● **Exercise**
Once you find the line containing "table_cell [152, 152, 345, 469]" in the data below, copy it and each following line exactly, up to and including the line containing "Page size: 1275x1650.", and nothing else.

[[ Provided data open ]]

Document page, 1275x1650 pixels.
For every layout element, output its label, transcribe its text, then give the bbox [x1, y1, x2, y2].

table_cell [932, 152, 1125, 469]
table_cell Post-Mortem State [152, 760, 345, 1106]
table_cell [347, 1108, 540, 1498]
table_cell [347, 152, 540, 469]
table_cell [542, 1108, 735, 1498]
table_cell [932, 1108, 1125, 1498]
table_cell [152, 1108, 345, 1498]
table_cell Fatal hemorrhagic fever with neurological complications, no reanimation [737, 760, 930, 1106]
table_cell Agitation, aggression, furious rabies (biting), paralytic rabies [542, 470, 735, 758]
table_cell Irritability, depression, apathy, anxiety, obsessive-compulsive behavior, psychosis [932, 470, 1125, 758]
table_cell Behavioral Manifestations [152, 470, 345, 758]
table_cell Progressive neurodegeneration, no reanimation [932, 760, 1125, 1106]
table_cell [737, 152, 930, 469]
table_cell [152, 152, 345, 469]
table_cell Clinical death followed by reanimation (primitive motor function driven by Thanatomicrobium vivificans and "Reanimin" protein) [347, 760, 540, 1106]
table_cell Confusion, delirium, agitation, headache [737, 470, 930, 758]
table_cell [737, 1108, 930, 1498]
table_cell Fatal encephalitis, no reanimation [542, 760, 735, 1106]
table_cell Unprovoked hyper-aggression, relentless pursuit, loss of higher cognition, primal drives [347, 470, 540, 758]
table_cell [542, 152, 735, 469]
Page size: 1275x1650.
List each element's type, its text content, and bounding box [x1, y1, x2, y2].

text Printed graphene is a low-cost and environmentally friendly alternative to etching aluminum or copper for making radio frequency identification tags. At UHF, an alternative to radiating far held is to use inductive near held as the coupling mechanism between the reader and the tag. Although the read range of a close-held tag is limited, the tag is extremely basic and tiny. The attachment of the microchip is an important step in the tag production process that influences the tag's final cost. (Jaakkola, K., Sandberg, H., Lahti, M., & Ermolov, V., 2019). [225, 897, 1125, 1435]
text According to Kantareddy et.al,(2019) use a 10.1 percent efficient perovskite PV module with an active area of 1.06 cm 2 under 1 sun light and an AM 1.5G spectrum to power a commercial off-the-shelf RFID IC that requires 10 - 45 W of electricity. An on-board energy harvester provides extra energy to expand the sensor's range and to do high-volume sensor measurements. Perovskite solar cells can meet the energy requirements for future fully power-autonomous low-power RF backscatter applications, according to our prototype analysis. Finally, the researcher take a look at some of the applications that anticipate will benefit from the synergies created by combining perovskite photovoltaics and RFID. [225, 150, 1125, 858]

[[ Provided data closed ]]

● **Task answer**
table_cell [152, 152, 345, 469]
table_cell Clinical death followed by reanimation (primitive motor function driven by Thanatomicrobium vivificans and "Reanimin" protein) [347, 760, 540, 1106]
table_cell Confusion, delirium, agitation, headache [737, 470, 930, 758]
table_cell [737, 1108, 930, 1498]
table_cell Fatal encephalitis, no reanimation [542, 760, 735, 1106]
table_cell Unprovoked hyper-aggression, relentless pursuit, loss of higher cognition, primal drives [347, 470, 540, 758]
table_cell [542, 152, 735, 469]
Page size: 1275x1650.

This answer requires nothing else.